Truly understanding the customer's business. Tomorrow's organization is more likely to be structured around customer segment, such as Accenture Consulting's Telecommunications Practice, than product or geography. Leaders will have to ensure that organizational members spend sufficient time on the continuous learning needed to keep up with rapidly changing customer environments. Rather than learn just the basic skills required to sell and support a product, employees will need to develop the ability to solve complex problems and maintain diverse relationships.
Making complex, multi-business deals. Effective leaders will have to be much more skilled in making complex deals involving multiple businesses-and in a shorter period of time. The old bureaucratic model involving huge written contracts and countless sign-offs will not work in a more competitive, rapidly changing environment.
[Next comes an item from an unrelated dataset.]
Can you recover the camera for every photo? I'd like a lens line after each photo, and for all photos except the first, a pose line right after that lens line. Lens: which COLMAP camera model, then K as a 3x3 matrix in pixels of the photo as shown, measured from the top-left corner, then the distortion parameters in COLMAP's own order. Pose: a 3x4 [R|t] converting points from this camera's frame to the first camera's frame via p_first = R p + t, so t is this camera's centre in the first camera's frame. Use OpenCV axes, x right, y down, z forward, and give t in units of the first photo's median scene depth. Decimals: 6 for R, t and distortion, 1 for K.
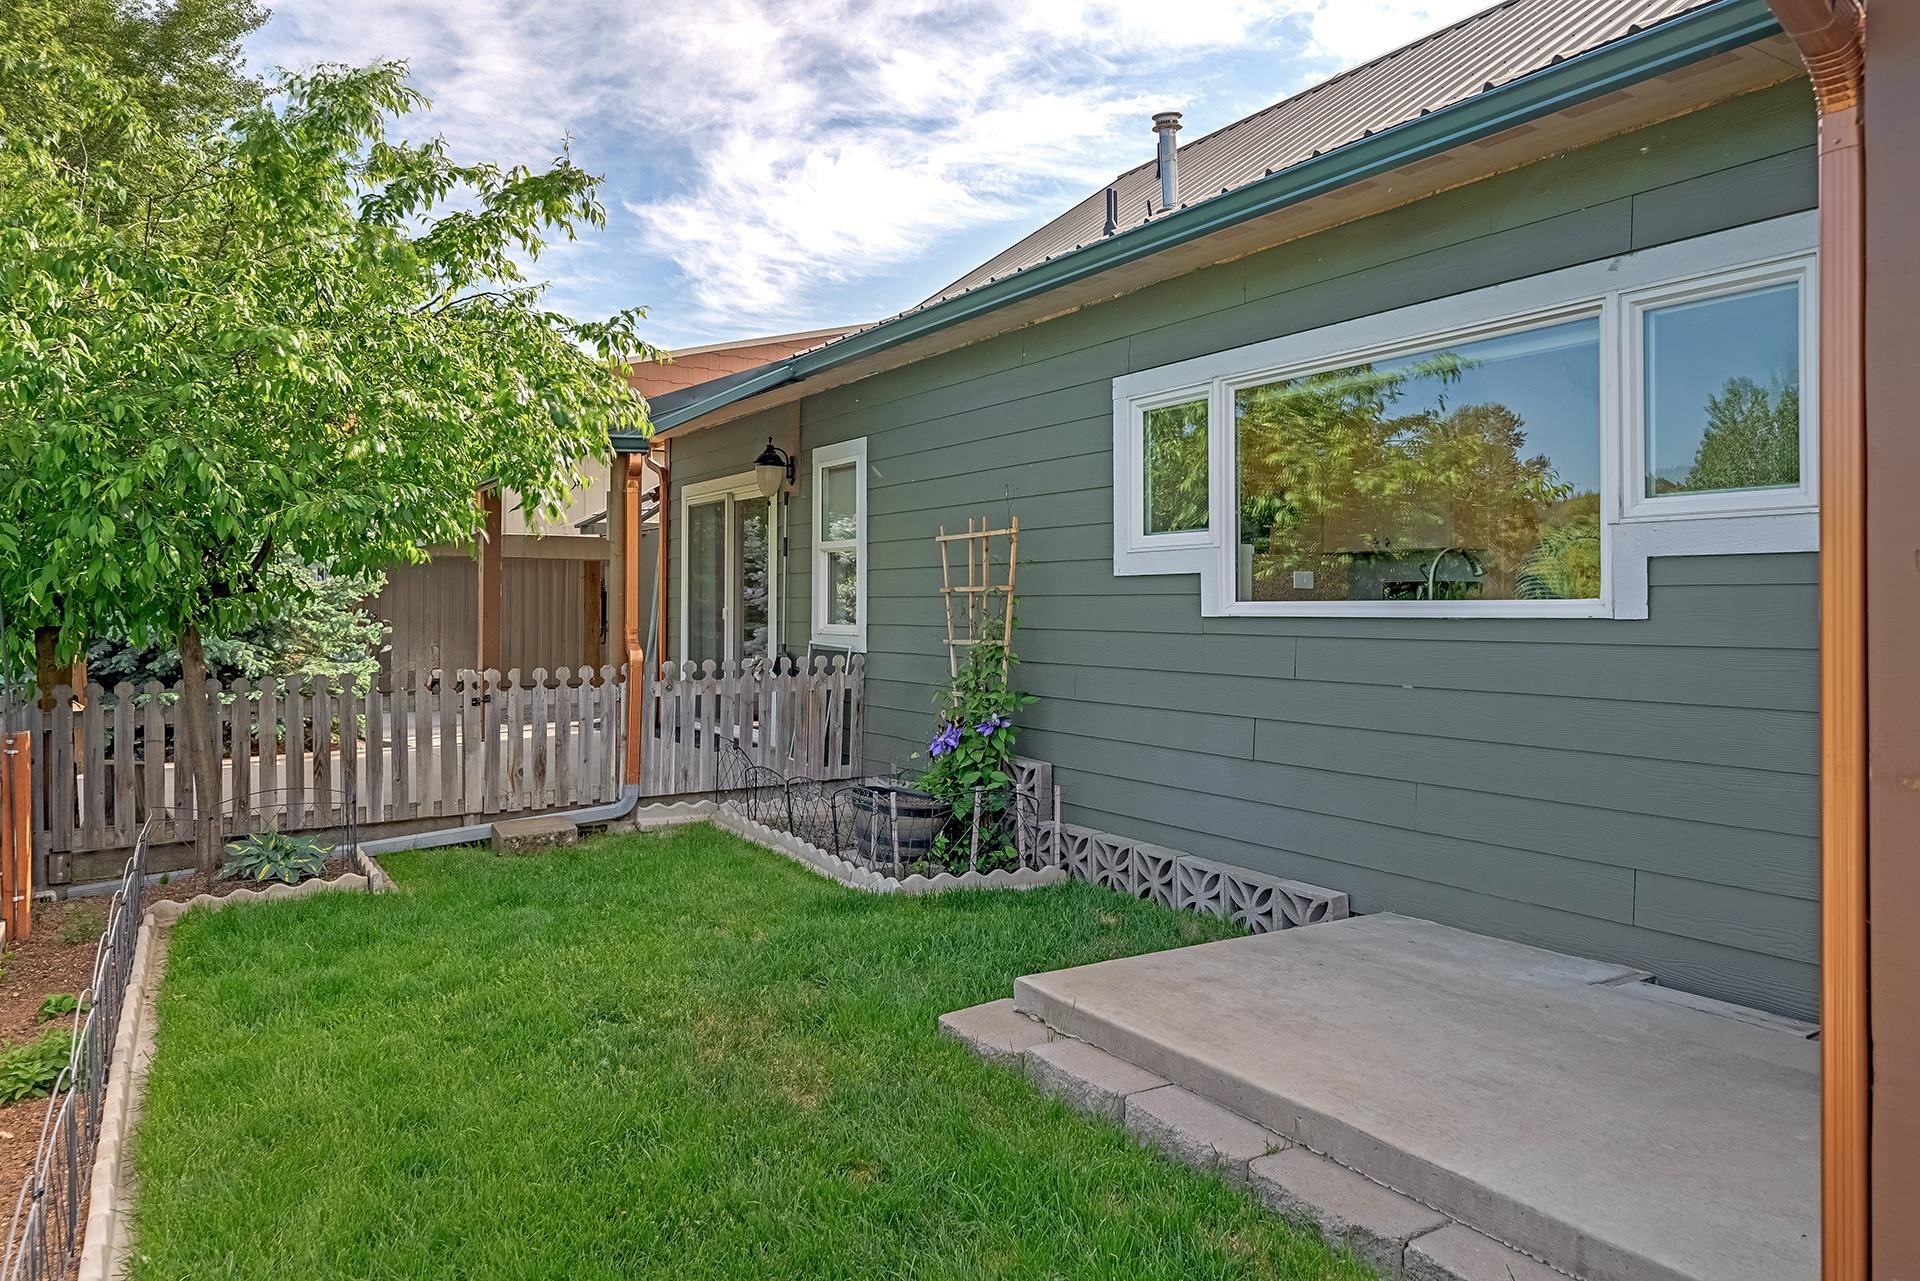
lens RADIAL K [[1184.4, 0, 879.2], [0, 1184.4, 588.2], [0, 0, 1]] dist [-0.002608, -0.002215]
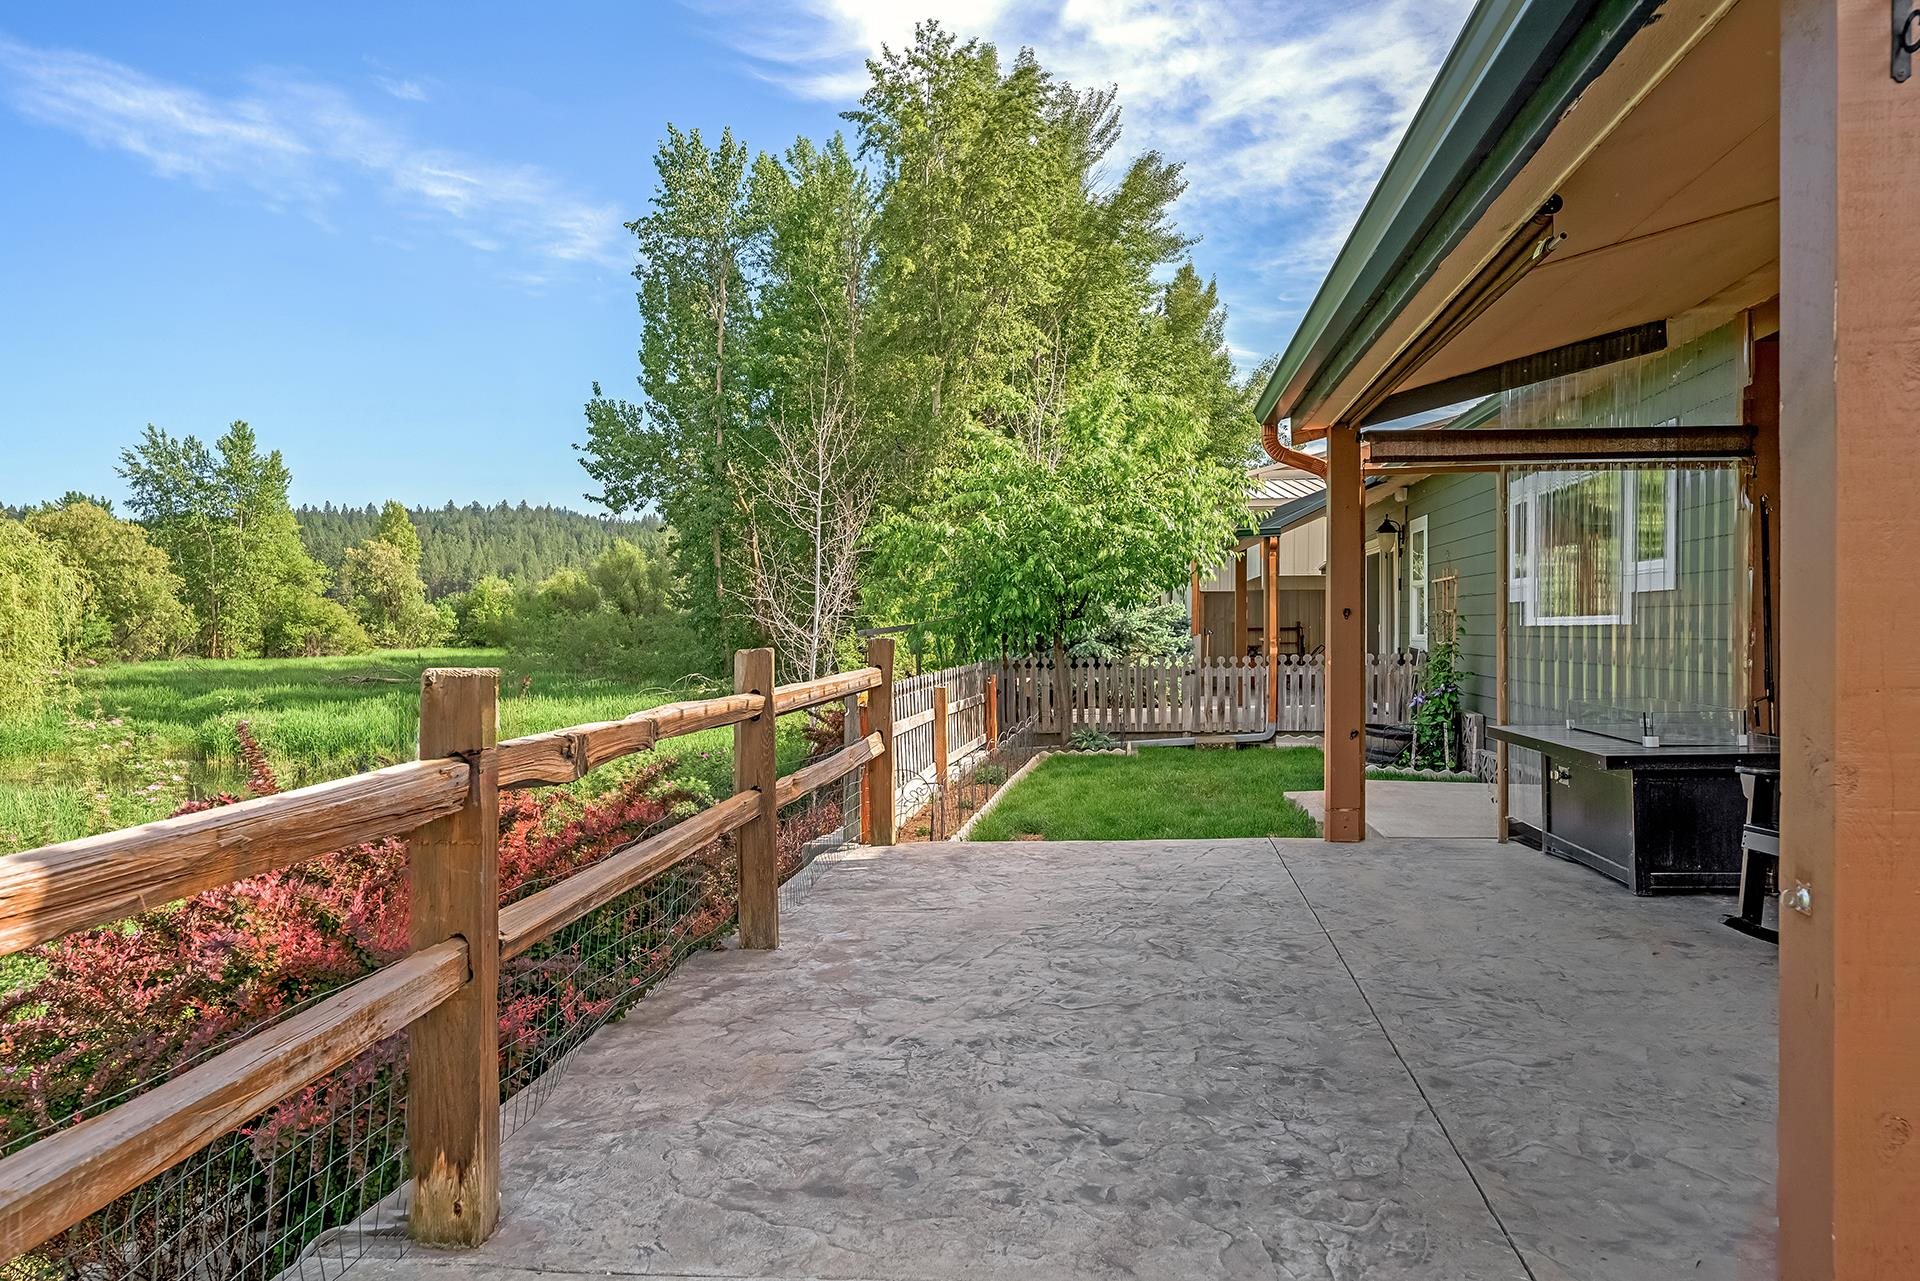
lens RADIAL K [[1184.4, 0, 960.7], [0, 1184.4, 639.3], [0, 0, 1]] dist [-0.002608, -0.002215]
pose [[0.761194, 0.002844, -0.648518, 0.606308], [0.011907, 0.999761, 0.018360, 0.001504], [0.648415, -0.021697, 0.760978, -0.676879]]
As the "information age" kicks in, many more businesses will come to resemble consulting organizations. However, the consulting organization is generally quite different from the sales or manufacturing organization. Top consultants generally have a low need to manage others but a high need not to be managed by others. Increasingly, providing opportunities to work on meaningful projects will be more important than providing promotion opportunities, and hiring on an ''as needed" basis will often make more sense for employers and enterprising employees than traditional salaried arrangements.
The demand by customers in widely diverse industries for integrated solutions rather than stand-alone products is not a fluke or a fad. It is a powerful response to a more complex, more global, more competitive landscape. It is, in short, a watershed event. Leaders who can master the skills called for in this new environment stand to reap tremendous advantages for their organizations; those who cling instead to what has worked in the past do so at their own peril.